The European Commission yesterday officially published its annual report assessing the progress of individual candidate countries. The Czech Republic got a better assessment than it did last year, when the commission was very critical. On the other hand, Czech officials were disappointed that the CR was this year ranked below Cyprus, Malta, Poland, Hungary and Estonia in terms of economic progress. The report met with very little response on the Czech financial markets.
On the positive side, the EC report said “the CR is prepared to cope with competitive pressures in the EU in the short term,“ much better language regarding the general shape of the economy than last year. The report also notes the strong export performance in the CR, capital inflows, the recent economic recovery, better integration with the EU economy, privatization, etc.

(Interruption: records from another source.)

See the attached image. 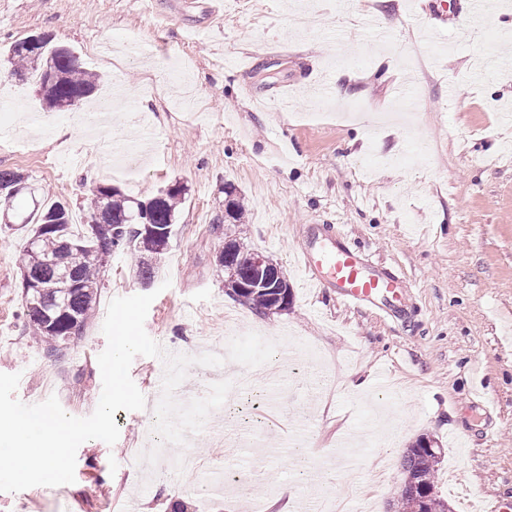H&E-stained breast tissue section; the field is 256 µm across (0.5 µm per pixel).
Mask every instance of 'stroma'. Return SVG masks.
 <instances>
[{
    "mask_svg": "<svg viewBox=\"0 0 512 512\" xmlns=\"http://www.w3.org/2000/svg\"><path fill=\"white\" fill-rule=\"evenodd\" d=\"M416 2L224 0L213 26L209 0H0V168L68 206L78 233L92 186L141 200L187 186L152 285L114 255L93 322L53 360L24 330V235L0 230V373L20 374L15 398L54 394L66 413L91 415L108 304L154 286L145 330L169 352L217 354L250 331L290 341L269 363L277 386L229 393L213 412L234 417L248 446L226 451L205 429L192 436L197 471L177 468L173 448L151 466L139 459L158 442L150 418L121 409L114 445L78 448L74 483L0 492V512H125L132 499L139 512H263L285 484L302 507L312 471L347 510L369 498L393 512L404 452L422 435L445 450L436 486L455 512L512 505V31L488 20L482 40L468 38L466 0H455L432 46ZM38 33L101 77L74 112L49 113L36 77L7 61ZM228 184L245 208L243 247L283 270L288 310L256 316L216 270L234 231ZM327 234L402 269L405 314L306 287L297 251ZM457 465L459 484L448 479ZM242 466L247 495L228 481Z\"/></svg>",
    "mask_w": 512,
    "mask_h": 512,
    "instance_id": "1",
    "label": "stroma"
}]
</instances>
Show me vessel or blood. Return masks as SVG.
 Returning a JSON list of instances; mask_svg holds the SVG:
<instances>
[{"label":"vessel or blood","mask_w":512,"mask_h":512,"mask_svg":"<svg viewBox=\"0 0 512 512\" xmlns=\"http://www.w3.org/2000/svg\"><path fill=\"white\" fill-rule=\"evenodd\" d=\"M300 261L308 279L316 286L331 285L344 302L390 312L404 286L394 269L372 262L359 248L341 237H325L306 243Z\"/></svg>","instance_id":"vessel-or-blood-1"}]
</instances>
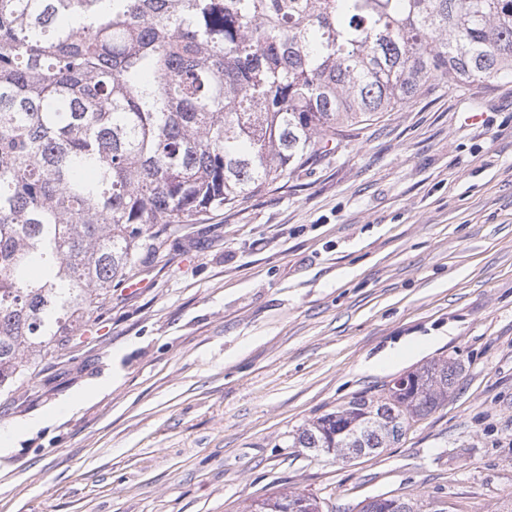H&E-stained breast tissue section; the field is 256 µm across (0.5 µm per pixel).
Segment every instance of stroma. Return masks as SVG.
<instances>
[{"label": "stroma", "mask_w": 512, "mask_h": 512, "mask_svg": "<svg viewBox=\"0 0 512 512\" xmlns=\"http://www.w3.org/2000/svg\"><path fill=\"white\" fill-rule=\"evenodd\" d=\"M132 279L0 393V424L60 412L0 455V512H243L292 491L512 512L511 78L436 85L166 232ZM443 358L457 383L399 443L345 463L293 447Z\"/></svg>", "instance_id": "stroma-1"}]
</instances>
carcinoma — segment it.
I'll return each mask as SVG.
<instances>
[{
  "label": "carcinoma",
  "instance_id": "1",
  "mask_svg": "<svg viewBox=\"0 0 512 512\" xmlns=\"http://www.w3.org/2000/svg\"><path fill=\"white\" fill-rule=\"evenodd\" d=\"M509 75L512 0H0V391L74 340L173 225L435 84ZM457 377L431 361L294 444L342 462L387 448Z\"/></svg>",
  "mask_w": 512,
  "mask_h": 512
}]
</instances>
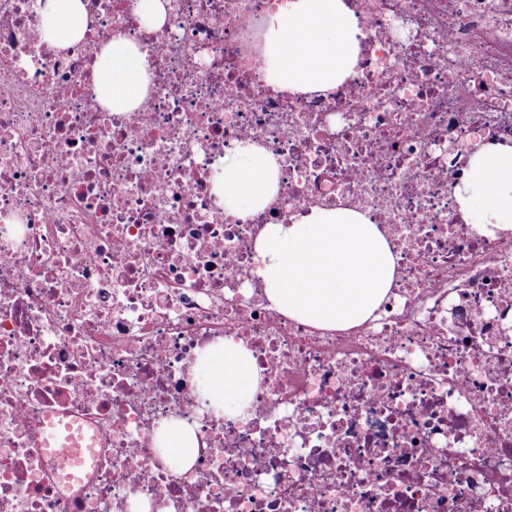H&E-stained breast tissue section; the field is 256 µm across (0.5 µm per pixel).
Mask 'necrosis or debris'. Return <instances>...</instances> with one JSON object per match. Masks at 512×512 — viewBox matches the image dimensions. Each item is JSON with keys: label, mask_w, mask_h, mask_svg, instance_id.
Returning a JSON list of instances; mask_svg holds the SVG:
<instances>
[{"label": "necrosis or debris", "mask_w": 512, "mask_h": 512, "mask_svg": "<svg viewBox=\"0 0 512 512\" xmlns=\"http://www.w3.org/2000/svg\"><path fill=\"white\" fill-rule=\"evenodd\" d=\"M44 0H0V512H512V230L482 232L453 188L478 145L512 146V0H347L356 73L275 92L265 21L285 0H82L66 50ZM149 63L139 107L102 105L101 49ZM254 142L279 189L225 214L212 164ZM341 207L396 257L374 316L324 330L269 307V224ZM231 338L261 381L249 415L198 396ZM79 436L78 478L44 445ZM190 428L186 470L155 443Z\"/></svg>", "instance_id": "1"}]
</instances>
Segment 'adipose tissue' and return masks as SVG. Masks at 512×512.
Listing matches in <instances>:
<instances>
[{
    "mask_svg": "<svg viewBox=\"0 0 512 512\" xmlns=\"http://www.w3.org/2000/svg\"><path fill=\"white\" fill-rule=\"evenodd\" d=\"M84 33L81 0H46L43 35L63 50ZM361 32L344 0H288L266 20L265 66L269 85L296 97L326 93L353 75ZM102 103L133 111L149 84L148 63L123 35L113 37L95 65ZM215 190L226 214L245 215L277 193V158L255 144L237 147L213 165ZM471 223L512 227V147L476 151L466 178L454 188ZM254 262L266 301L305 324L348 329L370 319L389 292L395 256L377 225L358 212L316 208L299 220L266 225ZM199 396L217 414L245 415L260 377L250 352L231 339L204 351ZM165 458L190 468L197 454L193 431L165 424L157 434Z\"/></svg>",
    "mask_w": 512,
    "mask_h": 512,
    "instance_id": "1",
    "label": "adipose tissue"
}]
</instances>
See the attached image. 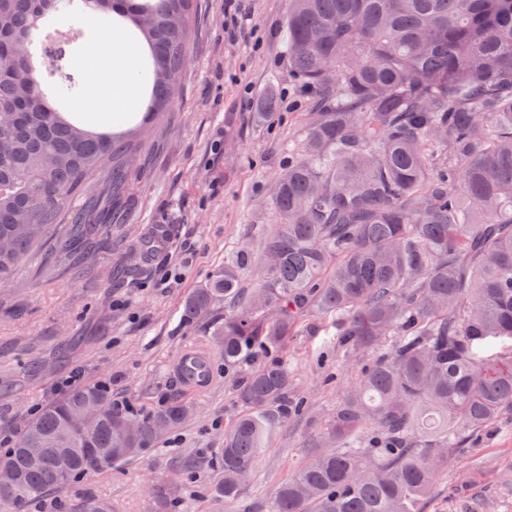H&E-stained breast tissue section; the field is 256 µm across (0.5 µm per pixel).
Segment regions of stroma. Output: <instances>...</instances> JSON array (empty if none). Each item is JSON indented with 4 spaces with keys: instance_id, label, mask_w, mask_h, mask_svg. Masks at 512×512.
<instances>
[{
    "instance_id": "stroma-1",
    "label": "stroma",
    "mask_w": 512,
    "mask_h": 512,
    "mask_svg": "<svg viewBox=\"0 0 512 512\" xmlns=\"http://www.w3.org/2000/svg\"><path fill=\"white\" fill-rule=\"evenodd\" d=\"M197 5L182 90L142 138L124 196L112 200L93 184L71 201L73 210L93 209L108 244H85L80 270L49 245L0 285V443L10 444L27 418L79 381L109 387L138 414L173 397L191 407L156 449L89 474L66 493L109 499L115 512H153L150 487L177 477L188 455L201 466L187 480L181 512H265L373 359L342 344L335 319L304 322L285 354L303 414L283 423L236 503L207 495L224 427L242 411L235 389L244 374H225L217 358L209 387L183 386L172 364L184 348L207 345L213 323L184 322L182 302L226 256L246 247L260 257L274 180L289 145L304 137L299 115L310 93L288 68V0ZM165 224L177 232L159 260L148 242ZM425 512H512V421L451 457Z\"/></svg>"
}]
</instances>
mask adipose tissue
Returning a JSON list of instances; mask_svg holds the SVG:
<instances>
[{"label": "adipose tissue", "instance_id": "1", "mask_svg": "<svg viewBox=\"0 0 512 512\" xmlns=\"http://www.w3.org/2000/svg\"><path fill=\"white\" fill-rule=\"evenodd\" d=\"M80 64L90 77L82 101L89 119L121 121L145 79L141 47L123 28L95 29Z\"/></svg>", "mask_w": 512, "mask_h": 512}]
</instances>
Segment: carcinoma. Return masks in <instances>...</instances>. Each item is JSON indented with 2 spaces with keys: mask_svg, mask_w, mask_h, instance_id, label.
<instances>
[{
  "mask_svg": "<svg viewBox=\"0 0 512 512\" xmlns=\"http://www.w3.org/2000/svg\"><path fill=\"white\" fill-rule=\"evenodd\" d=\"M62 2L0 0V283L52 235L103 230L82 213L66 221L69 203L100 175L125 188L123 137L170 112L189 56L195 0H85L106 28L124 4L152 66L145 115H125L126 131L92 127L63 58L45 50L34 70L17 52ZM286 26L288 65L313 101L270 200L264 260L224 259L182 317L224 306L211 340L227 371L257 347L286 348L313 313L361 349L401 337L345 390L267 512H423L449 452L512 417V0H289ZM289 383L277 359L238 385L211 498L237 501L275 430L303 412ZM187 414L180 398L136 415L106 387L72 385L0 449L18 476L0 512L138 458ZM184 491L153 487L157 512H177ZM58 512L113 510L86 496Z\"/></svg>",
  "mask_w": 512,
  "mask_h": 512,
  "instance_id": "1",
  "label": "carcinoma"
}]
</instances>
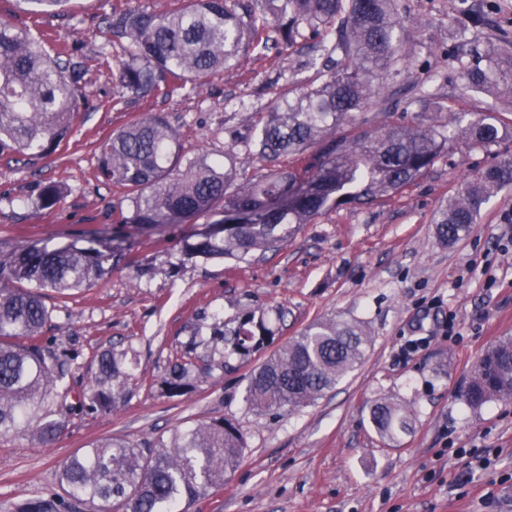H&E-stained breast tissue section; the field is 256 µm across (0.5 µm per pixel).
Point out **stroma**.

On the negative side, the report highlights structural reforms that are overdue—e.g., public administration reform and a reform of the slow judicial system—and is critical of specific pieces of legislation (such as the proposed amendment to the central bank law) and of the slow implementation of other key economic legislation (e.g., the bankruptcy law). The report also expressed concern with the level of bad debt in the economy, and is particularly critical of the deteriorating public finance situation.
Separately, the EC said that negotiations with the most advanced countries could be completed in 2002, which we find encouraging. The EC did not set a fixed date for the entry of the front-runners, however.